If you know, you know. Aquastar is one of those names that separates the casual vintage enthusiast from the true dive watch obsessive. Founded in Geneva, this small Swiss manufacture carved out an outsized reputation in the world of professional diving instruments throughout the 1960s and 1970s, producing watches that were actually used by divers, oceanographers, and military personnel who needed their equipment to perform when it mattered most. While the collector world has long fixated on Rolex Submariners and Omega Seamasters as the definitive vintage dive watches, the cognoscenti have always known that brands like Aquastar, Doxa, and Jenny Caribbean were producing equally capable, and in many cases more technically innovative, instruments for the same demanding underwater environments.

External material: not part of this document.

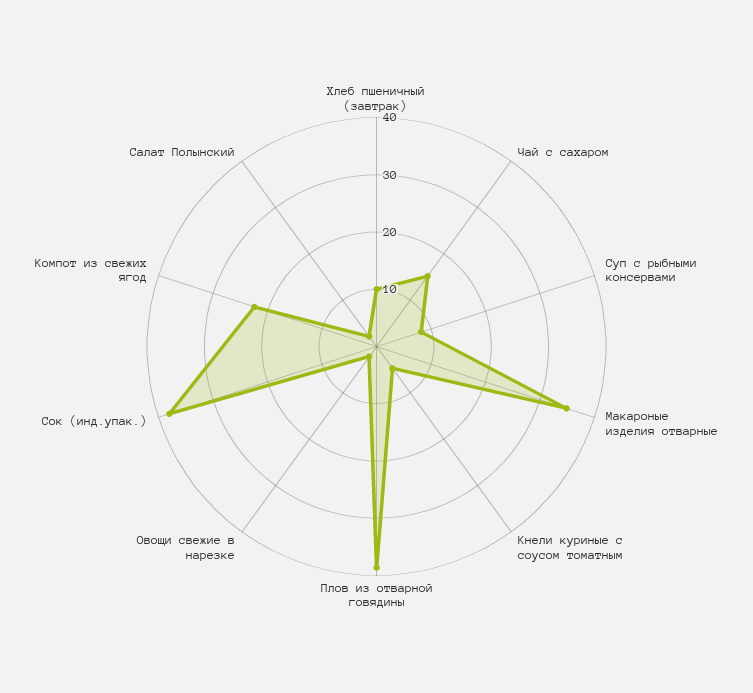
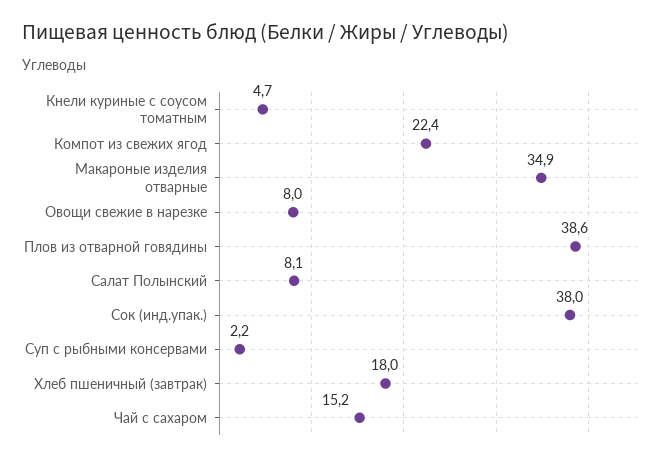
Хлеб пшеничный (завтрак): 10 -> 18
Суп с рыбными консервами: 8 -> 2.2
Овощи свежие в нарезке: 2 -> 8
Салат Полынский: 2 -> 8.1

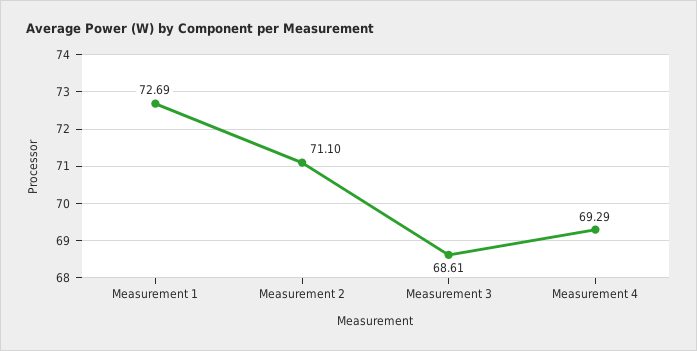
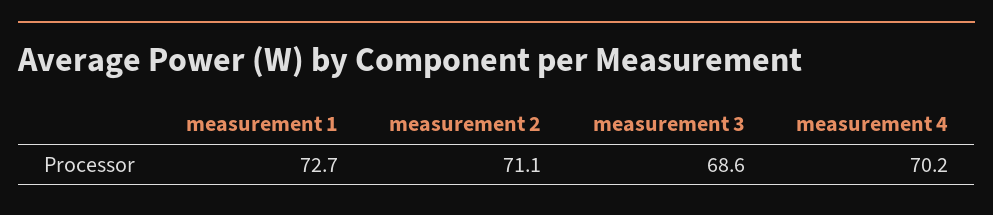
Measurement 4: 69.29 -> 70.2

The Aquastar name is perhaps best known for the legendary Deepstar chronograph, but the brand’s time-only dive models like this Ref. 1701 are where the real tool watch ethos shines through: purpose-built, no-nonsense, and designed to do one thing exceptionally well.
The Ref. 1701 is Aquastar’s quintessential skin diver, rated to a serious 200 meters and built with the kind of robust construction that justified that depth rating. The case is pure 1970s dive watch design, with angular, almost architectural lugs that integrate directly into the strap, creating a monobloc-like silhouette that was very much in vogue during the era. It’s a design language shared by contemporaries like the Omega Ploprof and certain Tissot divers, watches that prioritized function and water resistance above all else. The internal rotating bezel, operated via the crown, features a clean elapsed-time scale with hash marks and five-minute numerals, all protected beneath the crystal where salt water and debris can’t compromise its operation. The caseback confirms the watch’s professional credentials: “AUTOMATIC – STAINLESS STEEL BACK – 100% WATERPROOF – INCABLOC – ANTIMAGNETIC – SWISS MADE,” surrounding the Aquastar star logo and the Ref. 1701 designation. Inside, the automatic movement features an “Aquastar Genève” signed rotor, a lovely touch that reinforces the brand’s identity as a true manufacture rather than merely a case assembler.

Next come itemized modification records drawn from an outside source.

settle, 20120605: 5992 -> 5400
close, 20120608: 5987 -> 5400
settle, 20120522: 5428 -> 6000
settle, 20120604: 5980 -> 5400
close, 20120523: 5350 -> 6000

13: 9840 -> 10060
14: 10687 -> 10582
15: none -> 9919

This particular example is, without question, a survivor. The dial tells the story of a watch that has been somewhere. What was once a dark surface, likely black or deep grey, has undergone a profound and irreversible transformation, developing a dense, almost lunar landscape of white-grey mottling and speckling across its entire surface. The effect is striking: the applied block hour markers with their darkened lume slots stand in dramatic relief against this weathered backdrop, and the “Aquastar Genève” script along with the star emblem and “AUTOMATIC / 200 METRES / 600 FEET” text remain visible beneath the patina like archaeological inscriptions. The round luminous plots between the hour markers have aged to a warm amber tone. The sword hands retain their original luminous fill, now darkened. To be transparent, this is a dial with serious moisture exposure history, and the level of aging here goes well beyond what most would call a “gentle patina.” This is a watch that was used, likely in or around water, exactly as it was intended. And that, to us, is precisely what makes it so compelling.
The stainless steel case shows honest wear with surface scratches and tool marks around the caseback consistent with past servicing, and the angular lugs retain their sharp, defined geometry. The crown operates smoothly, and the internal bezel rotates as intended. The tropic-style rubber strap is a perfect period-correct pairing for a dive watch of this era, completing the utilitarian aesthetic.
This Aquastar is not for the faint of heart. It’s not a safe choice, and it’s not a watch you buy to impress people who only recognize crown logos. It’s a watch for the collector who gets genuinely excited by obscure dive watch provenance, who understands that a 200-meter Aquastar with this kind of honest battle damage carries a story that no safe queen ever could. In an era where vintage dive watches from the major Swiss houses command increasingly stratospheric prices, an Aquastar 1701 with this much character offers something almost impossible to find elsewhere: a genuine professional-grade vintage diver with real personality, at a price that lets you actually wear it.